# ACTIVITY
Return only how many lines in the data include the string "Подушка".

# EXERCISE INPUTS
Content starts

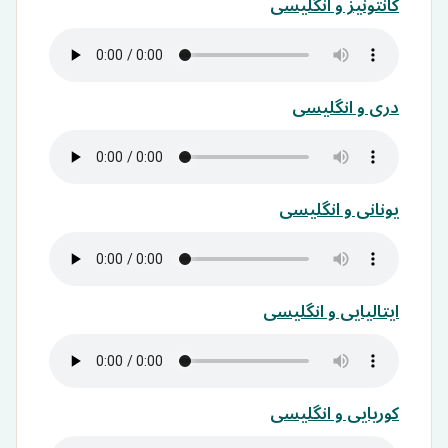
کانتونیز و انگلیسی
دری و انگلیسی
یونانی و انگلیسی
ایتالیایی و انگلیسی
کوریایی و انگلیسی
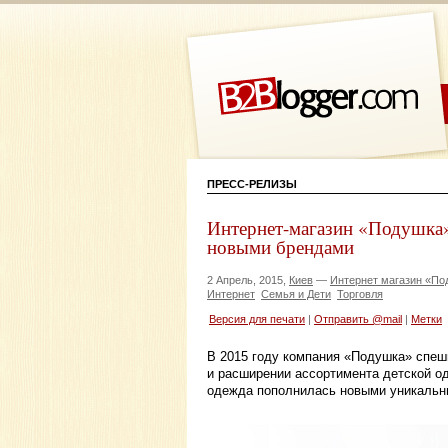
ПРЕСС-РЕЛИЗЫ
Интернет-магазин «Подушка»
новыми брендами
2 Апрель, 2015,
Киев
—
Интернет магазин «По
Интернет
Семья и Дети
Торговля
Версия для печати
|
Отправить @mail
|
Метки
В 2015 году компания «Подушка» спеш
и расширении ассортимента детской од
одежда пополнилась новыми уникальн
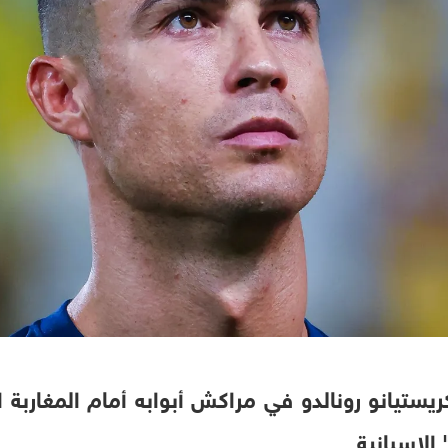
ريستيانو رونالدو في مراكش أبوابه أمام المغاربة 
لإسبانية.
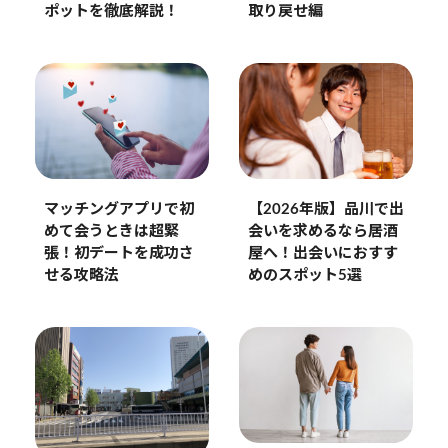
ポットを徹底解説！
取り戻せ編
マッチングアプリで初
【2026年版】品川で出
めて会うときは超緊
会いを求めるなら居酒
張！初デートを成功さ
屋へ！出会いにおすす
せる攻略法
めのスポット5選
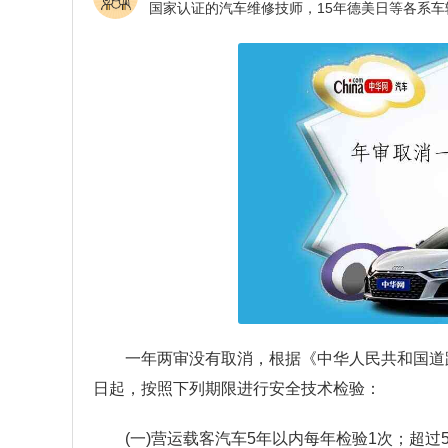
一年两审没有取消，根据《中华人民共和国道
日起，按照下列期限进行安全技术检验：
(一)营运载客汽车5年以内每年检验1次；超过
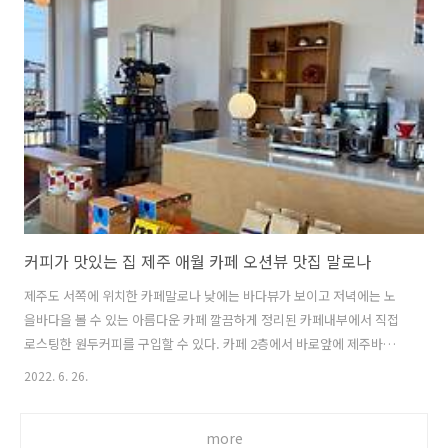
생율과 사망률의 차이)은 감소했다. 일부 분석가들은 이 발견에 이의를
제기하지만 중국 정부는 이 정책으로 인해 약 4억 명의 출생이 방지된 것
으로 추산했습니다. 일반적으로 아들이 딸보다 선호됨에 따라 중국의 전
반적인 성비는 남성에게 편중되었습니다. 2016년에는 남성이 여성..
커피가 맛있는 집 제주 애월 카페 오션뷰 맛집 말로나
제주도 서쪽에 위치한 카페말로나 낮에는 바다뷰가 보이고 저녁에는 노
을바다을 볼 수 있는 아름다운 카페 깔끔하게 정리된 카페내부에서 직접
로스팅한 원두커피를 구입할 수 있다. 카페 2층에서 바로앞에 제주바다
가 보인다. 카페2층 테라서에서 아름다운 제주의 바다를 볼 수 있다. 심
2022. 6. 26.
플한 디자인으로 복잡하지 않고 정돈된 느낌 참 좋다. 공간이 넓어서 편
하게 마음껏 카페를 즐길 수 있다. 카페에 굉장히 큰 잔디정원이 있어서
more
애완견동반이 가능해서 너무 편하다. 제주 감성이 있는 제주 돌담.. 맛지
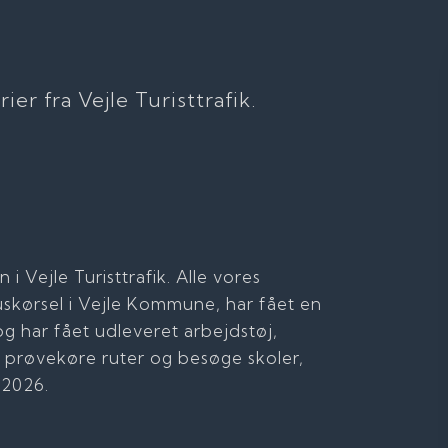
r fra Vejle Turisttrafik. ​​
i Vejle Turisttrafik. Alle vores
uskørsel i Vejle Kommune, har fået en
og har fået udleveret arbejdstøj,
t prøvekøre ruter og besøge skoler,
t 2026.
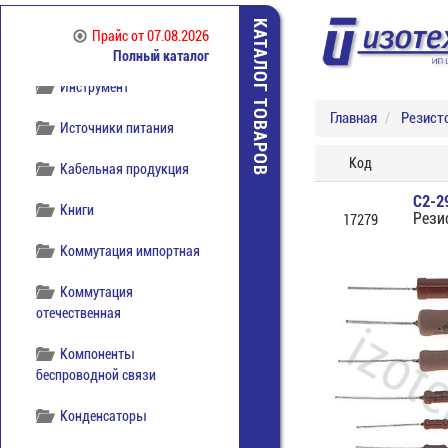
Диоды
КАТАЛОГ ТОВАРОВ
Прайс
от 07.08.2026
Индикаторы и дисплеи
Полный каталог
Инструмент
Главная
Резист
Источники питания
Код
Кабельная продукция
С2-2
Книги
Рези
17279
Коммутация импортная
Коммутация
отечественная
Компоненты
беспроводной связи
Конденсаторы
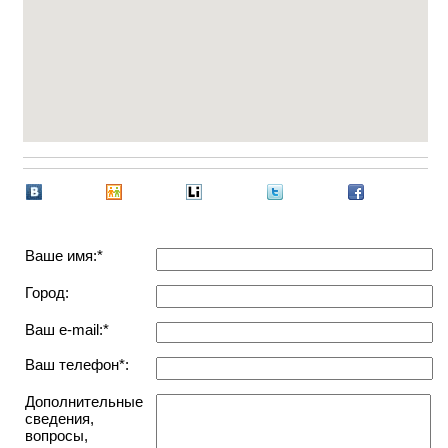
Ваше имя:*
Город:
Ваш e-mail:*
Ваш телефон*:
Дополнительные
сведения,
вопросы,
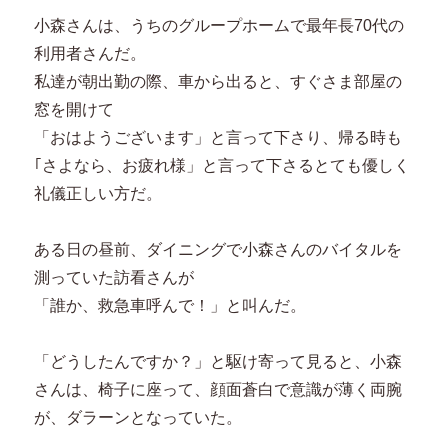
小森さんは、うちのグループホームで最年長70代の
利用者さんだ。
私達が朝出勤の際、車から出ると、すぐさま部屋の
窓を開けて
「おはようございます」と言って下さり、帰る時も
｢さよなら、お疲れ様」と言って下さるとても優しく
礼儀正しい方だ。
ある日の昼前、ダイニングで小森さんのバイタルを
測っていた訪看さんが
「誰か、救急車呼んで！」と叫んだ。
「どうしたんですか？」と駆け寄って見ると、小森
さんは、椅子に座って、顔面蒼白で意識が薄く両腕
が、ダラーンとなっていた。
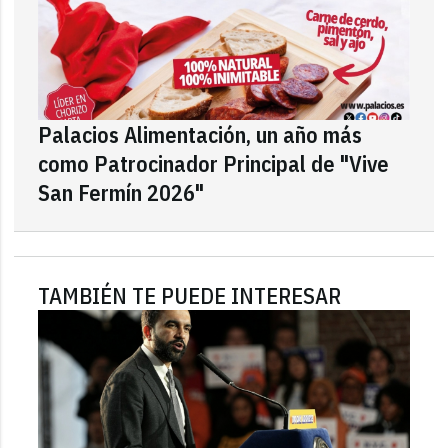
Palacios Alimentación, un año más
como Patrocinador Principal de "Vive
San Fermín 2026"
TAMBIÉN TE PUEDE INTERESAR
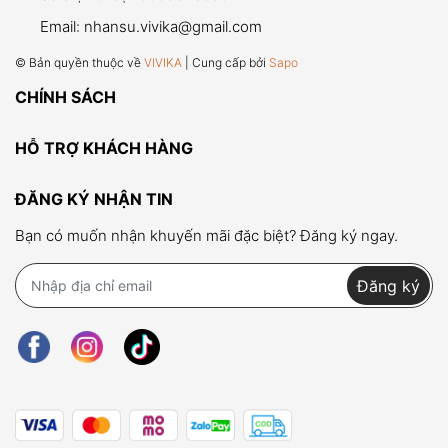
Email:
nhansu.vivika@gmail.com
© Bản quyền thuộc về
VIVIKA
| Cung cấp bởi
Sapo
CHÍNH SÁCH
HỖ TRỢ KHÁCH HÀNG
ĐĂNG KÝ NHẬN TIN
Bạn có muốn nhận khuyến mãi đặc biệt? Đăng ký ngay.
Đăng ký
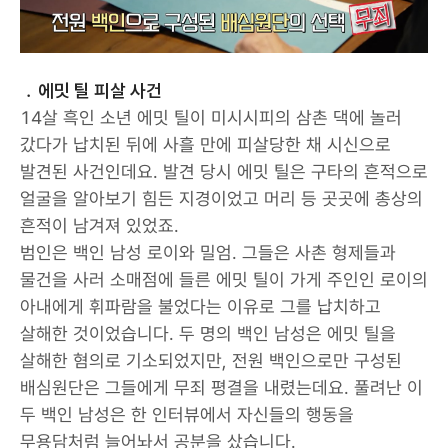
﹒에밋 틸 피살 사건
14살 흑인 소년 에밋 틸이 미시시피의 삼촌 댁에 놀러
갔다가 납치된 뒤에 사흘 만에 피살당한 채 시신으로
발견된 사건인데요. 발견 당시 에밋 틸은 구타의 흔적으로
얼굴을 알아보기 힘든 지경이었고 머리 등 곳곳에 총상의
흔적이 남겨져 있었죠.
범인은 백인 남성 로이와 밀엄. 그들은 사촌 형제들과
물건을 사러 소매점에 들른 에밋 틸이 가게 주인인 로이의
아내에게 휘파람을 불었다는 이유로 그를 납치하고
살해한 것이었습니다. 두 명의 백인 남성은 에밋 틸을
살해한 혐의로 기소되었지만, 전원 백인으로만 구성된
배심원단은 그들에게 무죄 평결을 내렸는데요. 풀려난 이
두 백인 남성은 한 인터뷰에서 자신들의 행동을
무용담처럼 늘어놔서 공분을 샀습니다.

Content ends

# ANSWER SECTION
2